BNP Paribas SA — the country’s largest lender by market capitalization — fell as much as 3% while Societe Generale SA declined 4.4% and Credit Agricole SA slipped 2.8%, putting them among the worst performers across European financials.
The French government could break down in coming weeks as Prime Minister Michel Barnier faces a potential no-confidence vote that would oust him if it’s successful. His political survival hangs on whether the country’s far-right National Rally party will seek to force him out or choose to abstain after he pushes through next year’s budget, allowing him to remain in place and the budget to stand.
While systems exist that would allow the French state to function even without a budget, such an outcome would be a setback for the country’s efforts to rebuild credibility with investors.

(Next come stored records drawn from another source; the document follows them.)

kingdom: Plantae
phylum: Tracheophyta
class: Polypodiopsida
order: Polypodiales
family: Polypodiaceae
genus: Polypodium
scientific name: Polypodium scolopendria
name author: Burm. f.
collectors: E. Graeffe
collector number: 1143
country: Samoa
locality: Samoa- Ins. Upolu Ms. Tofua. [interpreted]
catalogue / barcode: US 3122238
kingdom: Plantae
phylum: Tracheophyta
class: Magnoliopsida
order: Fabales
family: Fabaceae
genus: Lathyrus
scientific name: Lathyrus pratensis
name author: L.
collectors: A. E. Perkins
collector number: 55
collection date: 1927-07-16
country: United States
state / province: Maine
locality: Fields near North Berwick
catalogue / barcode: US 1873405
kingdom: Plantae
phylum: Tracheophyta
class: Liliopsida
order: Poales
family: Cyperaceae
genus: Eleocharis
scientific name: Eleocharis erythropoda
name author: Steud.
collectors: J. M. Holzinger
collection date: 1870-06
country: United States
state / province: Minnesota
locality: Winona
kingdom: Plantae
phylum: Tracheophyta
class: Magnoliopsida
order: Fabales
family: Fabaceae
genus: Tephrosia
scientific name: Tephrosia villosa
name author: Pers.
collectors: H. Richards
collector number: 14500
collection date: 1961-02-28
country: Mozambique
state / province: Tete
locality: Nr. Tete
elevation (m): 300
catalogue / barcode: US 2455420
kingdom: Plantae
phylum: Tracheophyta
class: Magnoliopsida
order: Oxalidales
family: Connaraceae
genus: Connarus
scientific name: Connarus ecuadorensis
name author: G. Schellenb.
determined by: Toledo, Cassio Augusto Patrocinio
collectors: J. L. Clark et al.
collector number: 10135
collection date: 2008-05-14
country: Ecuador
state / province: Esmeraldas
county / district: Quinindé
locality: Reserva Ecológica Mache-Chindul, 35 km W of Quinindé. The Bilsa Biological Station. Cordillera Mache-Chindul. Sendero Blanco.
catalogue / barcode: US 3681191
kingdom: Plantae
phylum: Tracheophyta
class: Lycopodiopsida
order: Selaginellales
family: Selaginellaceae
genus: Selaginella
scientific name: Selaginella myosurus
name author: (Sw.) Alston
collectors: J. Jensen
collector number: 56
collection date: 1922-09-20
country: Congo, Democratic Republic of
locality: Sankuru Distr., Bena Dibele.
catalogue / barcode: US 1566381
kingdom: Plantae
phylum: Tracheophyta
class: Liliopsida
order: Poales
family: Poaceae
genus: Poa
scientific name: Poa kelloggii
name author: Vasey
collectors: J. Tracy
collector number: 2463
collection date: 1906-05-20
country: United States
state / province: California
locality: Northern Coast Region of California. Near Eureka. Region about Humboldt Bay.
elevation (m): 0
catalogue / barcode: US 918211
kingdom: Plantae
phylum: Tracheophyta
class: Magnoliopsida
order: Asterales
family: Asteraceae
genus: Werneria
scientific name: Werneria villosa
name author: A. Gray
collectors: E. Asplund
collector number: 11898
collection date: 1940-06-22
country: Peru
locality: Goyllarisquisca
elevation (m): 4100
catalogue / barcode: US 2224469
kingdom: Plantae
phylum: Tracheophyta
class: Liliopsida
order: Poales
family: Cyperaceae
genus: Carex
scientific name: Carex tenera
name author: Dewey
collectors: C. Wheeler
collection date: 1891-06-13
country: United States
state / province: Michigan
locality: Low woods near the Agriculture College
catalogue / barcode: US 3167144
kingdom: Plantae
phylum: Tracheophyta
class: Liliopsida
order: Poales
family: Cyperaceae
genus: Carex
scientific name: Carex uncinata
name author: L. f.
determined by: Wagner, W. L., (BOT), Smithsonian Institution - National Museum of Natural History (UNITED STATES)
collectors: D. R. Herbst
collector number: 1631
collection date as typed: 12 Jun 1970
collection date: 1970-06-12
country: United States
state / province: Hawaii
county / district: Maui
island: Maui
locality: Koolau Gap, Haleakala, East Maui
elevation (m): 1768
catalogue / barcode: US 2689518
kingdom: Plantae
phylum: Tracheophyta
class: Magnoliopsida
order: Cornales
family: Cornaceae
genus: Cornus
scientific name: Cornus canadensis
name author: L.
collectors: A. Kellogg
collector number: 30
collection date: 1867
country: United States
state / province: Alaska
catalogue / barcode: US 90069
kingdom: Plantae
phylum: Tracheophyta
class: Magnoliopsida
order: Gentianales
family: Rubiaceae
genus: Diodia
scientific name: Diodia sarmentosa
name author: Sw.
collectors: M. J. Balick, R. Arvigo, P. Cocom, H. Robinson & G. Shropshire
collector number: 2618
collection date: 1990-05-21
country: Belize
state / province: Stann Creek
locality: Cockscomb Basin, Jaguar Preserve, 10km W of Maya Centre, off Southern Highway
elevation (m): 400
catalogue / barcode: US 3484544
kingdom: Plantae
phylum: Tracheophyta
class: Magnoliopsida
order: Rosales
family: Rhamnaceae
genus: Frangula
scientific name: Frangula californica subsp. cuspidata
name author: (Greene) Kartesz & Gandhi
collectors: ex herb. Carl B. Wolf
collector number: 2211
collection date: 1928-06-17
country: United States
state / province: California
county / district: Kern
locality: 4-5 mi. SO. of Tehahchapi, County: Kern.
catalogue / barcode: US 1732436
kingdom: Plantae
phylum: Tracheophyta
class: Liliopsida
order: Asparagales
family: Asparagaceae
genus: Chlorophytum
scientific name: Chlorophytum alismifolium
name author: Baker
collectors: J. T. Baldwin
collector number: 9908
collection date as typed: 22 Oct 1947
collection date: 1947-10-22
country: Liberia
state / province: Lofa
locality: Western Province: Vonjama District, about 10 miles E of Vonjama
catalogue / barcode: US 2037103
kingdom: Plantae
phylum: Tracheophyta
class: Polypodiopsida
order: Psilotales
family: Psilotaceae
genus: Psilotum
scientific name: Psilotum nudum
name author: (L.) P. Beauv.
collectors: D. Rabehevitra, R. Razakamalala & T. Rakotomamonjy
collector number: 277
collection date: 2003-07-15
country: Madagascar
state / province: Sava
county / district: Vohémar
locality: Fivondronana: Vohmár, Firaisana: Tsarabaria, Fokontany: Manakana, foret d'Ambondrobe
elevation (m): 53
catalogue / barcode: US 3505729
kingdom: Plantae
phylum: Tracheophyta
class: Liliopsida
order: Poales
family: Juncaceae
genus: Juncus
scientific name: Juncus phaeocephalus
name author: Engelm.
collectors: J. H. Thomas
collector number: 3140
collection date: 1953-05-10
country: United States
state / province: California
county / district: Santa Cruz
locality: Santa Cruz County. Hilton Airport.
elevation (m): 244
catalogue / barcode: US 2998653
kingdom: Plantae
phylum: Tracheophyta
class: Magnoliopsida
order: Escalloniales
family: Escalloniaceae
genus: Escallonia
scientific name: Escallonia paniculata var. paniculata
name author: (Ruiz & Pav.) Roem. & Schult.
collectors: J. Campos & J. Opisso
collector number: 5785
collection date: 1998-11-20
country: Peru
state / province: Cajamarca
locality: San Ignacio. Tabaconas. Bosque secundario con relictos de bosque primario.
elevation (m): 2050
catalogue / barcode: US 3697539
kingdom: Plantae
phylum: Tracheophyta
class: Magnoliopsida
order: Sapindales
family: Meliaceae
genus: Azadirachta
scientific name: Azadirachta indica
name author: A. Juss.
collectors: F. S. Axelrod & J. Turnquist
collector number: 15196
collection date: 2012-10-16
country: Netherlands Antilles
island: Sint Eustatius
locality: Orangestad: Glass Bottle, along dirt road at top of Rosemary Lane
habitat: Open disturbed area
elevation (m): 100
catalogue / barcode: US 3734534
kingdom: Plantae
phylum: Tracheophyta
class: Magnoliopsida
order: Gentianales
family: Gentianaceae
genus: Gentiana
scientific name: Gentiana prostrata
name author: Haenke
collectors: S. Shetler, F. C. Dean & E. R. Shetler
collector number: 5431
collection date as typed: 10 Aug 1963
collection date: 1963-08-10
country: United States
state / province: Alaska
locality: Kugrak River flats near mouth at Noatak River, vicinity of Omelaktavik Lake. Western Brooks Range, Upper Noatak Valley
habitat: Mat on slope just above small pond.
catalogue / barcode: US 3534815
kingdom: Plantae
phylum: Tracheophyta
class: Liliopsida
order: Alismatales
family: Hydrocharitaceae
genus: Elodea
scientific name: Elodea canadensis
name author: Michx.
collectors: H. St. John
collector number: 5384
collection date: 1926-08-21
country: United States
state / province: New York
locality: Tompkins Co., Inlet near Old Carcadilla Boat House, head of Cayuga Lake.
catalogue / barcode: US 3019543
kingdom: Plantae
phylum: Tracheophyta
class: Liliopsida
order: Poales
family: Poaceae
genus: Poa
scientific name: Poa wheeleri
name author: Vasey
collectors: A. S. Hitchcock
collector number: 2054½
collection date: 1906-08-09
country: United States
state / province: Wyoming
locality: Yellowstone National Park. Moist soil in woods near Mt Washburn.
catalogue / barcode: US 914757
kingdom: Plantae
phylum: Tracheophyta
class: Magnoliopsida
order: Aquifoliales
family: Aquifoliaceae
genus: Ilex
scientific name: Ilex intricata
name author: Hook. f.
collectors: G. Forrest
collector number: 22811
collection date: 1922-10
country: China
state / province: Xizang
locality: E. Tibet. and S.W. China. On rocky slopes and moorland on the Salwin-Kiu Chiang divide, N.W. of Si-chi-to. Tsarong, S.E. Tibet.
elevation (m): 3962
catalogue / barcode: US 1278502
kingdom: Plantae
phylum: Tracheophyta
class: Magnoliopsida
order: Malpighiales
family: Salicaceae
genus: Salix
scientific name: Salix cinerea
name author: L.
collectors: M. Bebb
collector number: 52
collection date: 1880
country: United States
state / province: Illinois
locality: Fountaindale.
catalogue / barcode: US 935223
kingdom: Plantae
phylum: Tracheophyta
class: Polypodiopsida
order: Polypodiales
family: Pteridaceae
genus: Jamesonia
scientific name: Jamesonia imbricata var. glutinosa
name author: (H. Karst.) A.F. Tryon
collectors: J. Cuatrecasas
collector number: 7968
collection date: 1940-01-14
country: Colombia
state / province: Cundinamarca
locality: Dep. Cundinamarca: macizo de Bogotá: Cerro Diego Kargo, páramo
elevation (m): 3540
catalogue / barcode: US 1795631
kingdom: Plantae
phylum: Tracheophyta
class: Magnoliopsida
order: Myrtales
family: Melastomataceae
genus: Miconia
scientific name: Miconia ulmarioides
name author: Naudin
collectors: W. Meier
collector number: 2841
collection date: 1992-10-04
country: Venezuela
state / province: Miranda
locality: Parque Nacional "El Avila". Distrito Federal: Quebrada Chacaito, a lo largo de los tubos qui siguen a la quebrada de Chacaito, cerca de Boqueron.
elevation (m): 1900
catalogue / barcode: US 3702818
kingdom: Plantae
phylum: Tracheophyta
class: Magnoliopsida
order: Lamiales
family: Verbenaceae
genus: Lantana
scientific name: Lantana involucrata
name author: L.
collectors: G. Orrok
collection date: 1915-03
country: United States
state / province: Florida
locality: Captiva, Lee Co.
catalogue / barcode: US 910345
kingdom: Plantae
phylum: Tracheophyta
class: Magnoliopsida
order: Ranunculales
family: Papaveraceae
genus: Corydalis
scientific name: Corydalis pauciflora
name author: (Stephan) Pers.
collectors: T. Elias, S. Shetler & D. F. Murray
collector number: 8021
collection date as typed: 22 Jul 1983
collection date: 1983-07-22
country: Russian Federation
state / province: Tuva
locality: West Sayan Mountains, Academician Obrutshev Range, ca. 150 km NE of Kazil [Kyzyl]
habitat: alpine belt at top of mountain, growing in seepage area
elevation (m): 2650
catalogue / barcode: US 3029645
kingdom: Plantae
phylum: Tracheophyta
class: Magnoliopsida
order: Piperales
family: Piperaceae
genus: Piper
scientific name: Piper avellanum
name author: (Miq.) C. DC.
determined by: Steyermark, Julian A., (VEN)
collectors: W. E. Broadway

The political uncertainty is fueling investor concerns, pushing the spread between France’s 10-year bonds and safer German equivalents to the highest in more than a decade.
“I wouldn’t go massively buying French financial stocks” at the moment, said Nicolas Simar, a senior equity fund manager at Goldman Sachs Asset Management. The sector is among the “most sensitive to a rise in the spread” between French and German bonds, along with utilities and telecoms firms.
French lenders have already largely missed out on this year’s rally in European banking equities, partly because of a retail market where banks are constrained in how quickly they can pass through higher interest rates.
Investors have also fled the country’s equities ever since President Emmanuel Macron’s surprise decision in June to call a general election, making the blue-chip CAC 40 Index a rare developed-market underperformer in 2024.
France’s bonds started to underperform early last week, and the current run of spread widening is the longest since 2022. Citigroup Inc. strategists said Tuesday that the gap may reach 100 basis points quicker than expected. Meanwhile, a credit gauge of the risk that the nation leaves the euro area reached a seven-year high.
--With assistance from Michael Msika.